Les chiffres sont là (-> http://www.macbidouille.com/articles/446/page2 ). De plus le dissipateur thermique des Kingston permet de faire gagner plusieurs degrés (je cite : "Et à 99% de leur usage, la température n'excède pas cette fois les 70° avec une variation relevée de 2° seulement. Soit 11° Celcius de moins qu'avec les barrettes Crucial."), et ça nonplus ce n'est pas négligeable.

J'utilise des Crucial sur mon PC depuis des années parcequ'elle étaient très performantes mais si je trouve mieux ailleurs, je pars. Si je dis que les Kingston sont plus performante c'est que j'ai lu des tests sur ces RAM, je n'avance pas ça sans preuves. Elles sont effectivement plus rapides et restent plus fraiches. Je me contrefiche de leur chiffre d'affaire donc je ne vois pas pourquoi je raconterais des bêtises =)

(Et puis parler de marketing quand on achète Apple c'est un peu gros)


----------



## Pascal_TTH (2 Novembre 2012)

C'est une blague ce test ? Ils testent des mémoires mais ils ne savent même pas quels en sont les timings complets... Enfin, soit, elles restent plus froides vu le dissipateur. C'est peut-être ça que tu entends par plus performantes. Par contre, aller mesurer la température du CPU pour en déduire que la RAM Kingston chauffe moins... En plus, ils prennent la température du CPU alors qu'il n'y a que 25 secondes de test dans un cas contre 33 dans l'autre. Curieusement, c'est pour les plus froides qu'on a le résultat après le moins de temps. Et vu comme la température CPU grimpe au cours de GeekBench... En outre, la vitesse des ventilateurs est inconnue au moment de la mesure. On pourrait aussi se demander pourquoi ils n'ont pas utilisé la température mémoire donné par iStat. Bref, le protocole de test est tout sauf sérieux. 

Perso, je prendrais surtout les mémoires les moins chères dans l'affaire.

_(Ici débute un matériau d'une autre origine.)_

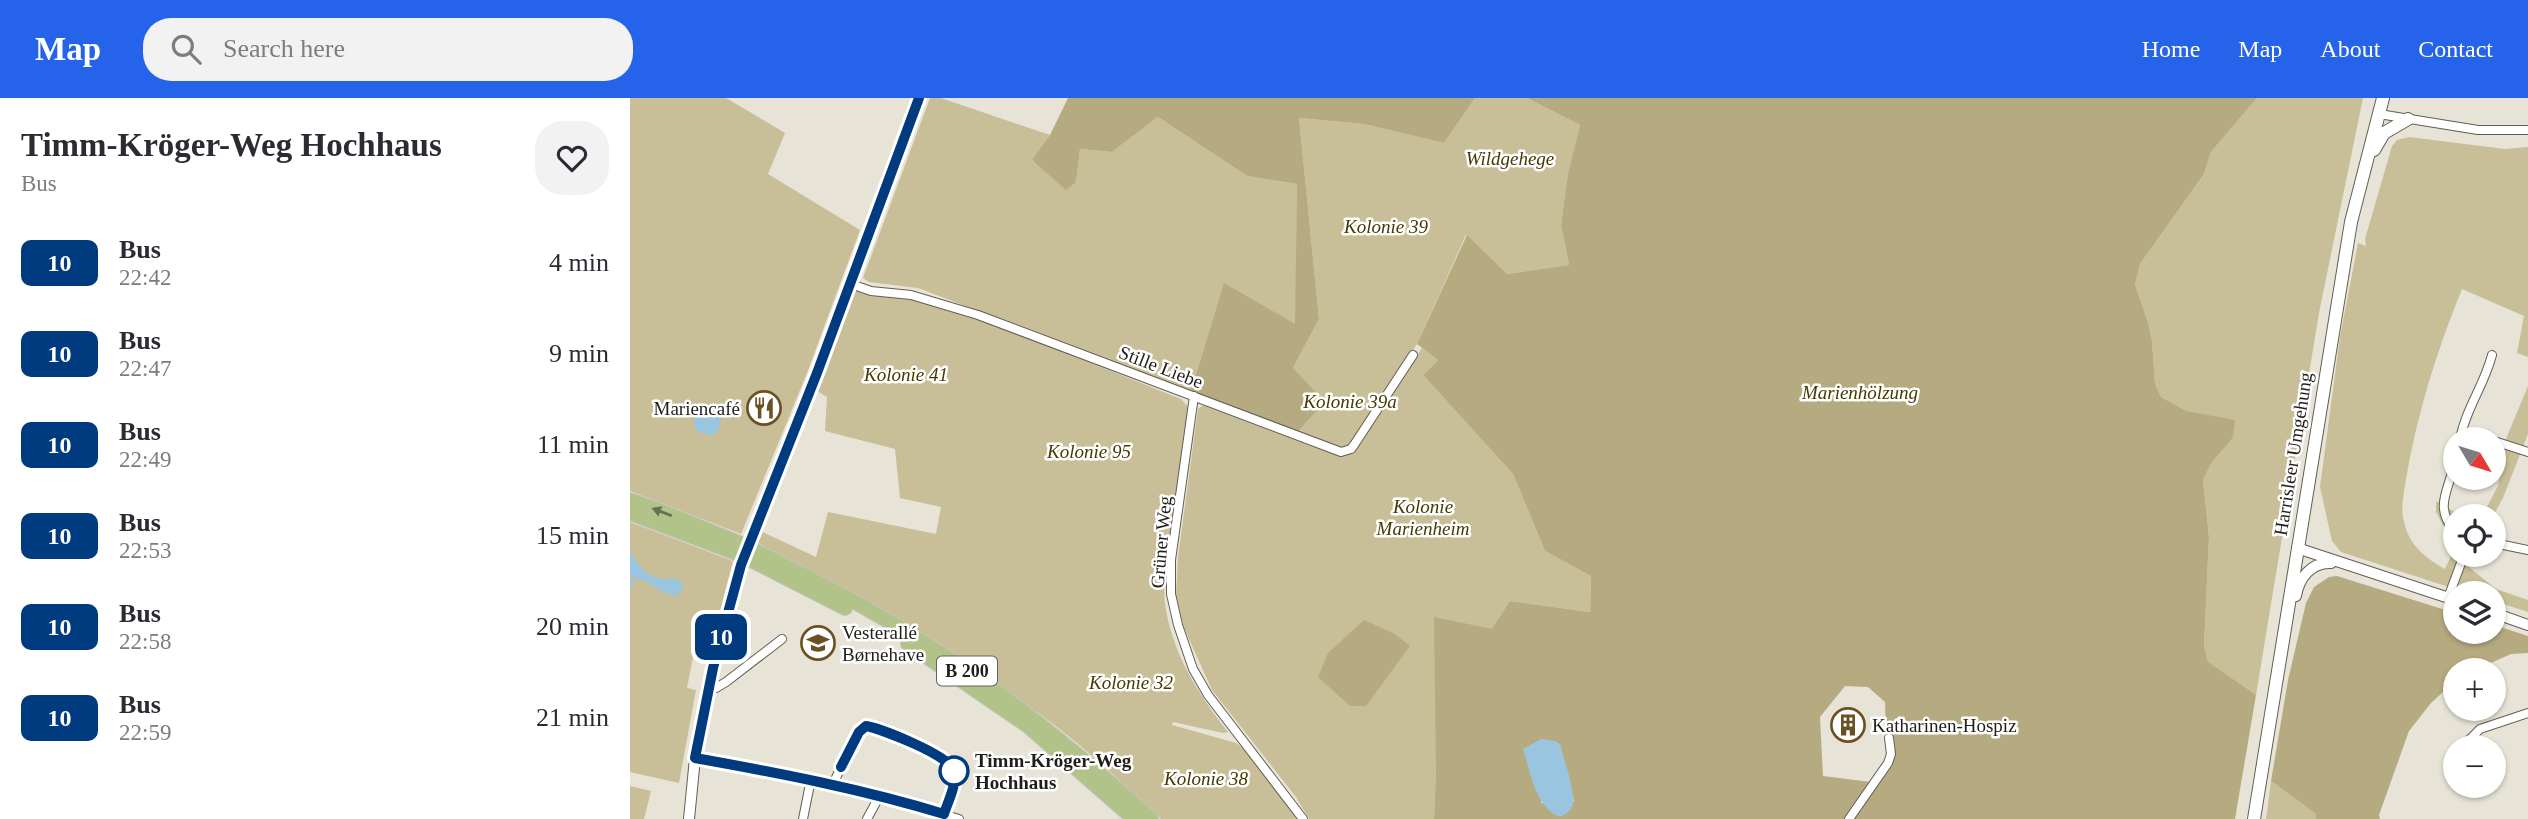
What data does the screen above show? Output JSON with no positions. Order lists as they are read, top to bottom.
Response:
{
  "streets": {
    "highway": ["B 200"],
    "main road": ["Harrisleer Umgehung"],
    "street": ["Stille Liebe", "Grüner Weg"]
  },
  "crossings": [
    ["Stille Liebe", "Grüner Weg"]
  ],
  "parks": [
    "Wildgehege",
    "Kolonie 39",
    "Kolonie 41",
    "Marienhölzung",
    "Kolonie 39a",
    "Kolonie 95",
    "Kolonie Marienheim",
    "Kolonie 32",
    "Kolonie 38"
  ],
  "places": {
    "restaurant": ["Mariencafé"],
    "school or university": ["Vesterallé Børnehave"],
    "building": ["Katharinen-Hospiz"],
    "other": ["Timm-Kröger-Weg Hochhaus"]
  },
  "lines": ["bus line 10"],
  "north": "bottom right",
  "page": {
    "header": "Map",
    "search": "Search here",
    "nav": [
      "Home",
      "Map",
      "About",
      "Contact"
    ],
    "heading": ["Timm-Kröger-Weg Hochhaus", "Bus"],
    "on_map": "10",
    "list": [
      {
        "mark": "10",
        "name": "Bus",
        "note": "22:42",
        "value": "4 min"
      },
      {
        "mark": "10",
        "name": "Bus",
        "note": "22:47",
        "value": "9 min"
      },
      {
        "mark": "10",
        "name": "Bus",
        "note": "22:49",
        "value": "11 min"
      },
      {
        "mark": "10",
        "name": "Bus",
        "note": "22:53",
        "value": "15 min"
      },
      {
        "mark": "10",
        "name": "Bus",
        "note": "22:58",
        "value": "20 min"
      },
      {
        "mark": "10",
        "name": "Bus",
        "note": "22:59",
        "value": "21 min"
      }
    ],
    "map_buttons": ["+", "−"]
  }
}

PS : J'ai déjà fait chauffer et autrement qu'avec un pauvre GeekBench un MacBook Pro 15,4 (2012). D'une part, on a la température mémoire directement avec iStat Menu et d'autre part, on n'a jamais du 70°C pour la mémoire... Donc, quitte à le rédire une fois : 
Pourquoi relever la température à des moments différents ?
Pourquoi la température du CPU alors qu'on a celle de la mémoire ? 
Pourquoi un run de GeekBench (3 à 4 minutes ?) au lieu de laisser la machine chaffer une heure avec un test lourd ?

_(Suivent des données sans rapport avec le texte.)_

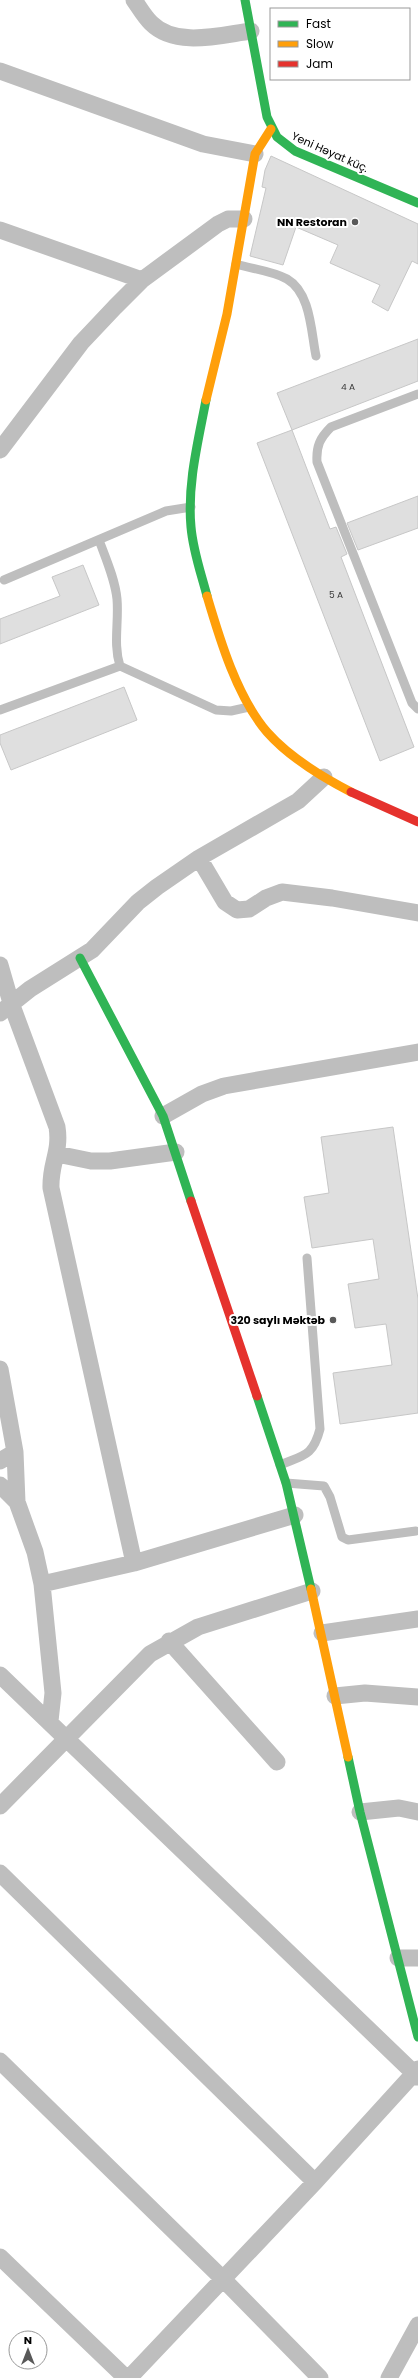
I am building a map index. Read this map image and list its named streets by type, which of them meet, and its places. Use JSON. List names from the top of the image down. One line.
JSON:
{"streets":{"street":["Yeni Həyat küç."]},"places":["NN Restoran","320 saylı Məktəb"],"house_numbers":["4 A","5 A"],"legend":["Fast","Slow","Jam"],"north":"top"}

Tester au plus vite sans se faire chier quitte à présenter une réalité assez altérée voire écrire ce que le constructeur veut entendre...


----------



## Kenny31 (2 Novembre 2012)

Je doute quand même que la RAM puisse prendre 11° en moins de 10secondes... Après certains éléments sont moins fiables que d'autres, admettons. Mais quand j'achète je lis un ou deux test histoire de me faire une idée du produit. Ca donne quand même des indications sur les plus et les moins.
Enfin bref, tu vois comme moi que le bench donne de meilleurs résultats avec 8Go Kingston qu'avec 16Go Crucial. Je ne pense pas que les test soient à ce point erronés...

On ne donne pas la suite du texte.